### Considering other bases?

The mapping \(f_{D}\) may been seen as acting on the set of natural numbers when represented in another base other than \(10\) (let us denote it by \(f_{D,base}\)). One expects distinct dynamics, since the behavior of the orbits of \(f_{D,base}\) depends on the digits allowed in the representation of the naturals. Click here to compare the behavior of the orbits of \(f_{7,2}\) and \(f_{5,3}\).

For example, for the base \(2\) and for \(D = 4\), the image of such a transformation \(f_{4,2}\) contains five natural numbers and there are four fixed cycles, namely \(\{0000\}\), \(\{0010\}\), \(\{0101\}\), \(\{0111\}\); and these are the only attractors of \(f_{4,2}\).

More generally, in this base and whenever \(D\) is even, there are \(2^{\frac{D}{2}}\) fixed points (and there is a conjecture stating that these are the only attractors of \(f_{D,2}\)).

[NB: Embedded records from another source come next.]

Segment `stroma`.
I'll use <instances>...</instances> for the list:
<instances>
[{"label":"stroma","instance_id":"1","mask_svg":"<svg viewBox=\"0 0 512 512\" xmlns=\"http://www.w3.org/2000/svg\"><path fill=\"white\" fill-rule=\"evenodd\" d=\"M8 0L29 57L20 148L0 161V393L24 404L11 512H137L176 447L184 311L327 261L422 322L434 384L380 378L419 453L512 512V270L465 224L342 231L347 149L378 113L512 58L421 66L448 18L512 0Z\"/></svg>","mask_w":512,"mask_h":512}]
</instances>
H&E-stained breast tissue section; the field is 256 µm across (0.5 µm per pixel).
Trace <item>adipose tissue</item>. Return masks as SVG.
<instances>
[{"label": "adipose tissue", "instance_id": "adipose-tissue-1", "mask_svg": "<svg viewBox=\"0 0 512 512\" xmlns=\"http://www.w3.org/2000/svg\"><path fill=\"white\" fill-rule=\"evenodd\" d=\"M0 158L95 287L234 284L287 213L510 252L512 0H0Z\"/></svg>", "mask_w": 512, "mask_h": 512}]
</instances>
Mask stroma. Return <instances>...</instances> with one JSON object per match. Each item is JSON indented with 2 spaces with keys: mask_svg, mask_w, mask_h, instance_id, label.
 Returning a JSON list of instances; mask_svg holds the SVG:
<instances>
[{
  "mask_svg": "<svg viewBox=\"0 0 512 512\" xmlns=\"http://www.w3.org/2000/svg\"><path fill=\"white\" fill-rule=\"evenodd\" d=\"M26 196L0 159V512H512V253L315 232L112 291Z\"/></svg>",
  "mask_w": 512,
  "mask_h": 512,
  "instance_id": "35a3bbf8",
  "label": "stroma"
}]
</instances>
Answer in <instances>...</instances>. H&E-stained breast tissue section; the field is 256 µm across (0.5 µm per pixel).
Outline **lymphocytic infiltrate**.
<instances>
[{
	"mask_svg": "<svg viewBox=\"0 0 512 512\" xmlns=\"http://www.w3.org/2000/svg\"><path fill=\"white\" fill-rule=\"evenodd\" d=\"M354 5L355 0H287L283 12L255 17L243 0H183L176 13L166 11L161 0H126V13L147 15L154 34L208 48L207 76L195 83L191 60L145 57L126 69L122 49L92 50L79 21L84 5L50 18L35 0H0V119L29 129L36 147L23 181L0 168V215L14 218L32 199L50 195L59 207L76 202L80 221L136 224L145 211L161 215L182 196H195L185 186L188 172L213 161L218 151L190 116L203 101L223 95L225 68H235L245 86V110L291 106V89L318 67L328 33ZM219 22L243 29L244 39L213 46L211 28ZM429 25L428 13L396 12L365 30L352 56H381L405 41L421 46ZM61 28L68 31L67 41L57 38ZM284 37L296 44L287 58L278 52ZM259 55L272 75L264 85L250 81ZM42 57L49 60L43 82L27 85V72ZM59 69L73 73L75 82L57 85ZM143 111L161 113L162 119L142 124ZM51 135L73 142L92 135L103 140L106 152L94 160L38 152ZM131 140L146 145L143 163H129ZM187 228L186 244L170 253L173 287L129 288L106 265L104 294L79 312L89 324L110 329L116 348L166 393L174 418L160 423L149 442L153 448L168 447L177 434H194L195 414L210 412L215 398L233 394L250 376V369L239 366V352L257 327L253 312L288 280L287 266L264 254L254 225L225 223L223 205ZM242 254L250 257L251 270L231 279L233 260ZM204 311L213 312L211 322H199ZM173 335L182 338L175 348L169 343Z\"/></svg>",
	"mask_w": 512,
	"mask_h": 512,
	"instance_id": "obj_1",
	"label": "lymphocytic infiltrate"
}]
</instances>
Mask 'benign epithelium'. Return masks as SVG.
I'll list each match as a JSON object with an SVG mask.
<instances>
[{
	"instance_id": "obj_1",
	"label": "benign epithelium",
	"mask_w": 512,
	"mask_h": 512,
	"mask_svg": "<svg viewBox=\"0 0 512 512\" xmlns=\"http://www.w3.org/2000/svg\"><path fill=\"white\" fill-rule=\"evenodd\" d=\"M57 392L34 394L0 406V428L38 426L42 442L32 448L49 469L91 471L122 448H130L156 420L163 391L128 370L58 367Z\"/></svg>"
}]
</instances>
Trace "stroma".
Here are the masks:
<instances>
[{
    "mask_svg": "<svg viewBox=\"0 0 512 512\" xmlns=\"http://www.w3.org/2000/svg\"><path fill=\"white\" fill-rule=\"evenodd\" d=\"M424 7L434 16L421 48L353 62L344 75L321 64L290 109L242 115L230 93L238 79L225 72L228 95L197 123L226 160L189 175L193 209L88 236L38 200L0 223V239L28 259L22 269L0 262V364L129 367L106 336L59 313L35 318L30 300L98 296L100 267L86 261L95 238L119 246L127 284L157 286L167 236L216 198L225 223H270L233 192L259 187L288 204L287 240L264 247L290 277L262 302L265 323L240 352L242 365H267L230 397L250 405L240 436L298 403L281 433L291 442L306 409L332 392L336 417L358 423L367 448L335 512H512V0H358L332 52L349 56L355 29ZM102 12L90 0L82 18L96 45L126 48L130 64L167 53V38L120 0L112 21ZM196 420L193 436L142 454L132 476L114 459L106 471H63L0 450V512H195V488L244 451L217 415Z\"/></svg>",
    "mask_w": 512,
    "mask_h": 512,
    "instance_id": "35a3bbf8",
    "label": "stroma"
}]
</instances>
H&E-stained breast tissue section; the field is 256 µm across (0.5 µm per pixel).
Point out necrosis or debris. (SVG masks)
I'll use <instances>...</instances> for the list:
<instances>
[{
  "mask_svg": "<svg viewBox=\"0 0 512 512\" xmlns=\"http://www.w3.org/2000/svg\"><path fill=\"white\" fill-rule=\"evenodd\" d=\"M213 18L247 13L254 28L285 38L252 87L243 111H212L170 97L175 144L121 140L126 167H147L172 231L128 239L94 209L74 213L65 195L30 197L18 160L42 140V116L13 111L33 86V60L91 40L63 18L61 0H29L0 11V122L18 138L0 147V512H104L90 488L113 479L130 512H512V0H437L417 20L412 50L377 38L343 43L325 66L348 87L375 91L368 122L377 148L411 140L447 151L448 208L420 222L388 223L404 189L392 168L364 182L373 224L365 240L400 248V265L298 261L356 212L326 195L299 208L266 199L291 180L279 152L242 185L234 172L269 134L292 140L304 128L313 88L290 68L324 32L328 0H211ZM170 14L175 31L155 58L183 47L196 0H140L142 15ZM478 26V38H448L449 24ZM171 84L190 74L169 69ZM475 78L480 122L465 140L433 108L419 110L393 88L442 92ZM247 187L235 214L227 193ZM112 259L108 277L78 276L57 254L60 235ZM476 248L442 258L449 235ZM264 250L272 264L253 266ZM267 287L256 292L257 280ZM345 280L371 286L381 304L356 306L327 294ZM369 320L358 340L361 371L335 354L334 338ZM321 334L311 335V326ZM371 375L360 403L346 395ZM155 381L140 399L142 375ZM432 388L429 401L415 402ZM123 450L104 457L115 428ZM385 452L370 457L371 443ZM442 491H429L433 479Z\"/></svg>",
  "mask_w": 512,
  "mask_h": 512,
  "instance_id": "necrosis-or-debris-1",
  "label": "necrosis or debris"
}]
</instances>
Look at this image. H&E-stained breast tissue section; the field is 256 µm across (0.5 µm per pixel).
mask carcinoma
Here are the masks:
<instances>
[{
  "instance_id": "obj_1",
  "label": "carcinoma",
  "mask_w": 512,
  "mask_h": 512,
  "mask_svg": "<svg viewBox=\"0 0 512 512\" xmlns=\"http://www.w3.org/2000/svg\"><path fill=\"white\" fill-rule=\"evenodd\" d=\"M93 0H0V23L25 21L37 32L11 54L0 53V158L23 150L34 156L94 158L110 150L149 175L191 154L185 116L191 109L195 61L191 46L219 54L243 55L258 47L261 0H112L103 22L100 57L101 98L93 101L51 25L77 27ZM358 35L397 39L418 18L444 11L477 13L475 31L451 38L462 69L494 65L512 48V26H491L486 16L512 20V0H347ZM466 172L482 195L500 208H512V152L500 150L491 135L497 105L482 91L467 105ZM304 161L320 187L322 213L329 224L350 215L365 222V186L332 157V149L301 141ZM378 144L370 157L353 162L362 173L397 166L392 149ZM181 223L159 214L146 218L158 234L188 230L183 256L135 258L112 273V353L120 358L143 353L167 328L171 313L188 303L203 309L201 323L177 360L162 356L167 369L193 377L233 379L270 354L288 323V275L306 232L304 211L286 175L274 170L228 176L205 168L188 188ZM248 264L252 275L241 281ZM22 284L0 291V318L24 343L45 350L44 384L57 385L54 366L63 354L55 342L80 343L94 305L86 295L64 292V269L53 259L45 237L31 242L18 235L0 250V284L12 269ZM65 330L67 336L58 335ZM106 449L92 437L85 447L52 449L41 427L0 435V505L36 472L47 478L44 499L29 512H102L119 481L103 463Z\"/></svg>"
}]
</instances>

In base \(3\) and for \(D = 6\), we find three fixed points \((\{000000\}\), \(\{010120\}\), \(\{102212\})\) and an orbit of preperiod \(2\) \((\{010212, 201021\})\), and only these cycles.

One can prove that, for some \(D\), \(f_{D,B}\) has nonzero fixed points if and only if \(B\) is not congruent to \(1\) modulo \(3\). If \(B\) is congruent to \(2\) modulo \(3\) then \(\left(\frac{B-2}{3},\frac{2B-1}{3}\right)_{B}\) is a fixed point of \(f_{2,B}\); if \(B\) is a multiple of \(3\) then a fixed point of \(f_{4,B}\) is \(\left(\frac{B}{3},\frac{B}{3}-1,\frac{2B}{3}-1,\frac{2B}{3}\right)_{B}\).